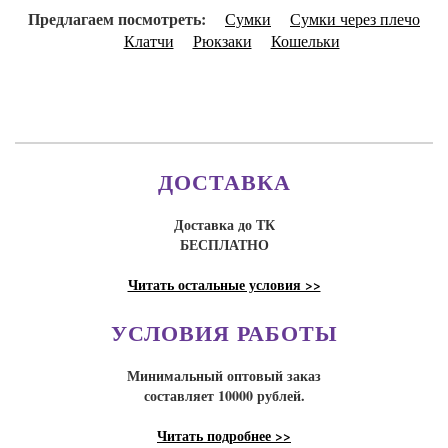
Предлагаем посмотреть:
Сумки
Сумки через плечо
Клатчи
Рюкзаки
Кошельки
ДОСТАВКА
Доставка до ТК
БЕСПЛАТНО
Читать остальные условия >>
УСЛОВИЯ РАБОТЫ
Минимальный оптовый заказ
составляет 10000 рублей.
Читать подробнее >>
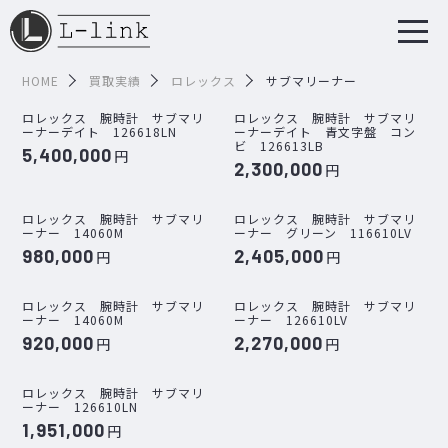
HOME
買取実績
ロレックス
サブマリーナー
ロレックス 腕時計 サブマリ
ロレックス 腕時計 サブマリ
ーナーデイト 126618LN
ーナーデイト 青文字盤 コン
ビ 126613LB
5,400,000
円
2,300,000
円
ロレックス 腕時計 サブマリ
ロレックス 腕時計 サブマリ
ーナー 14060M
ーナー グリーン 116610LV
980,000
2,405,000
円
円
ロレックス 腕時計 サブマリ
ロレックス 腕時計 サブマリ
ーナー 14060M
ーナー 126610LV
920,000
2,270,000
円
円
ロレックス 腕時計 サブマリ
ーナー 126610LN
1,951,000
円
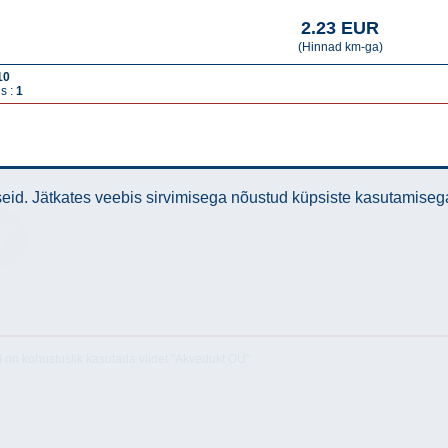
2.23 EUR
(Hinnad km-ga)
10
s :
1
id. Jätkates veebis sirvimisega nõustud küpsiste kasutamiseg
lised
med
l on kohustuslik kasutada viidet "Akvedukt OÜ"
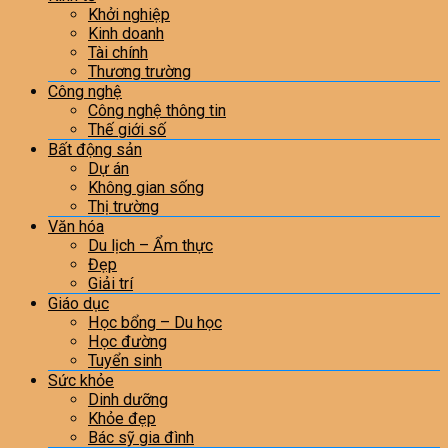
Khởi nghiệp
Kinh doanh
Tài chính
Thương trường
Công nghệ
Công nghệ thông tin
Thế giới số
Bất động sản
Dự án
Không gian sống
Thị trường
Văn hóa
Du lịch – Ẩm thực
Đẹp
Giải trí
Giáo dục
Học bổng – Du học
Học đường
Tuyển sinh
Sức khỏe
Dinh dưỡng
Khỏe đẹp
Bác sỹ gia đình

──────────────────────────────

Only the lines from the one holding "Bất động sản" through the end of the records should appear in the answer, each repeated exactly.

Bất động sản
Dự án
Không gian sống
Thị trường
Văn hóa
Du lịch – Ẩm thực
Đẹp
Giải trí
Giáo dục
Học bổng – Du học
Học đường
Tuyển sinh
Sức khỏe
Dinh dưỡng
Khỏe đẹp
Bác sỹ gia đình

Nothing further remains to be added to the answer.